## Task to complete
Reproduce every line below exactly as written; do not include the images.

====== Data records ======

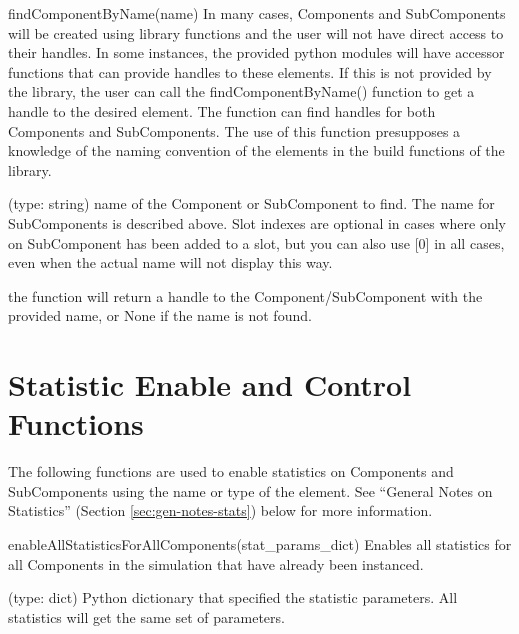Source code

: \begin{functiondoc}{findComponentByName(name)}{
    In many cases, Components and SubComponents will be created using
    library functions and the user will not have direct access to
    their handles.  In some instances, the provided python modules
    will have accessor functions that can provide handles to these
    elements.  If this is not provided by the library, the user can
    call the findComponentByName() function to get a handle to the
    desired element.  The function can find handles for both
    Components and SubComponents.  The use of this function
    presupposes a knowledge of the naming convention of the elements
    in the build functions of the library.
}

   (type: string) name of the Component or SubComponent to
  find.  The name for SubComponents is described above.  Slot indexes
  are optional in cases where only on SubComponent has been added to a
  slot, but you can also use [0] in all cases, even when the actual
  name will not display this way.

  \returns the function will return a handle to the
  Component/SubComponent with the provided name, or None if the name
  is not found.
\end{functiondoc}


\section{Statistic Enable and Control Functions}
\label{sec:stat-enable}

The following functions are used to enable statistics on Components
and SubComponents using the name or type of the element.  See “General
Notes on Statistics” (Section \ref{sec:gen-notes-stats}) below for more
information.

\begin{functiondoc}{enableAllStatisticsForAllComponents(stat_params_dict)}{
    Enables all statistics for all Components in the simulation that
    have already been instanced.
}
  
   (type: dict) Python dictionary that specified the
  statistic parameters.  All statistics will get the same set of
  parameters.

  \noreturn
\end{functiondoc}


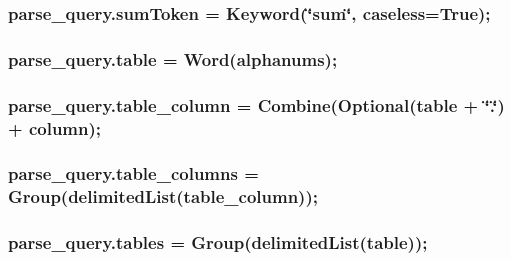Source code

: \subsubsection[{\texorpdfstring{sum\+Token}{sumToken}}]{\setlength{\rightskip}{0pt plus 5cm}parse\+\_\+query.\+sum\+Token = Keyword(\char`\"{}sum\char`\"{}, caseless=True);}\hypertarget{namespaceparse__query_a8d38f4998f3935568112fcd8e31e06a3}{}\label{namespaceparse__query_a8d38f4998f3935568112fcd8e31e06a3}
\subsubsection[{\texorpdfstring{table}{table}}]{\setlength{\rightskip}{0pt plus 5cm}parse\+\_\+query.\+table = Word(alphanums);}\hypertarget{namespaceparse__query_a45fab7a8c6d7ac5d8cf43f37b4d29b7e}{}\label{namespaceparse__query_a45fab7a8c6d7ac5d8cf43f37b4d29b7e}
\subsubsection[{\texorpdfstring{table\+\_\+column}{table_column}}]{\setlength{\rightskip}{0pt plus 5cm}parse\+\_\+query.\+table\+\_\+column = Combine(Optional({\bf table} + \char`\"{}.\char`\"{}) + column);}\hypertarget{namespaceparse__query_a834dee534400bd080a0a16f06a77be78}{}\label{namespaceparse__query_a834dee534400bd080a0a16f06a77be78}
\subsubsection[{\texorpdfstring{table\+\_\+columns}{table_columns}}]{\setlength{\rightskip}{0pt plus 5cm}parse\+\_\+query.\+table\+\_\+columns = Group(delimited\+List({\bf table\+\_\+column}));}\hypertarget{namespaceparse__query_a3e5401120fbf16c839c80e55e67e215e}{}\label{namespaceparse__query_a3e5401120fbf16c839c80e55e67e215e}
\subsubsection[{\texorpdfstring{tables}{tables}}]{\setlength{\rightskip}{0pt plus 5cm}parse\+\_\+query.\+tables = Group(delimited\+List({\bf table}));}\hypertarget{namespaceparse__query_a770ec85d393de65ed54d45cf34c43f28}{}\label{namespaceparse__query_a770ec85d393de65ed54d45cf34c43f28}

======

## Solution for this task
Source code

: \begin{functiondoc}{findComponentByName(name)}{
    In many cases, Components and SubComponents will be created using
    library functions and the user will not have direct access to
    their handles.  In some instances, the provided python modules
    will have accessor functions that can provide handles to these
    elements.  If this is not provided by the library, the user can
    call the findComponentByName() function to get a handle to the
    desired element.  The function can find handles for both
    Components and SubComponents.  The use of this function
    presupposes a knowledge of the naming convention of the elements
    in the build functions of the library.
}

   (type: string) name of the Component or SubComponent to
  find.  The name for SubComponents is described above.  Slot indexes
  are optional in cases where only on SubComponent has been added to a
  slot, but you can also use [0] in all cases, even when the actual
  name will not display this way.

  \returns the function will return a handle to the
  Component/SubComponent with the provided name, or None if the name
  is not found.
\end{functiondoc}


\section{Statistic Enable and Control Functions}
\label{sec:stat-enable}

The following functions are used to enable statistics on Components
and SubComponents using the name or type of the element.  See “General
Notes on Statistics” (Section \ref{sec:gen-notes-stats}) below for more
information.

\begin{functiondoc}{enableAllStatisticsForAllComponents(stat_params_dict)}{
    Enables all statistics for all Components in the simulation that
    have already been instanced.
}
  
   (type: dict) Python dictionary that specified the
  statistic parameters.  All statistics will get the same set of
  parameters.

  \noreturn
\end{functiondoc}


Source code

: \subsubsection[{\texorpdfstring{sum\+Token}{sumToken}}]{\setlength{\rightskip}{0pt plus 5cm}parse\+\_\+query.\+sum\+Token = Keyword(\char`\"{}sum\char`\"{}, caseless=True);}\hypertarget{namespaceparse__query_a8d38f4998f3935568112fcd8e31e06a3}{}\label{namespaceparse__query_a8d38f4998f3935568112fcd8e31e06a3}
\subsubsection[{\texorpdfstring{table}{table}}]{\setlength{\rightskip}{0pt plus 5cm}parse\+\_\+query.\+table = Word(alphanums);}\hypertarget{namespaceparse__query_a45fab7a8c6d7ac5d8cf43f37b4d29b7e}{}\label{namespaceparse__query_a45fab7a8c6d7ac5d8cf43f37b4d29b7e}
\subsubsection[{\texorpdfstring{table\+\_\+column}{table_column}}]{\setlength{\rightskip}{0pt plus 5cm}parse\+\_\+query.\+table\+\_\+column = Combine(Optional({\bf table} + \char`\"{}.\char`\"{}) + column);}\hypertarget{namespaceparse__query_a834dee534400bd080a0a16f06a77be78}{}\label{namespaceparse__query_a834dee534400bd080a0a16f06a77be78}
\subsubsection[{\texorpdfstring{table\+\_\+columns}{table_columns}}]{\setlength{\rightskip}{0pt plus 5cm}parse\+\_\+query.\+table\+\_\+columns = Group(delimited\+List({\bf table\+\_\+column}));}\hypertarget{namespaceparse__query_a3e5401120fbf16c839c80e55e67e215e}{}\label{namespaceparse__query_a3e5401120fbf16c839c80e55e67e215e}
\subsubsection[{\texorpdfstring{tables}{tables}}]{\setlength{\rightskip}{0pt plus 5cm}parse\+\_\+query.\+tables = Group(delimited\+List({\bf table}));}\hypertarget{namespaceparse__query_a770ec85d393de65ed54d45cf34c43f28}{}\label{namespaceparse__query_a770ec85d393de65ed54d45cf34c43f28}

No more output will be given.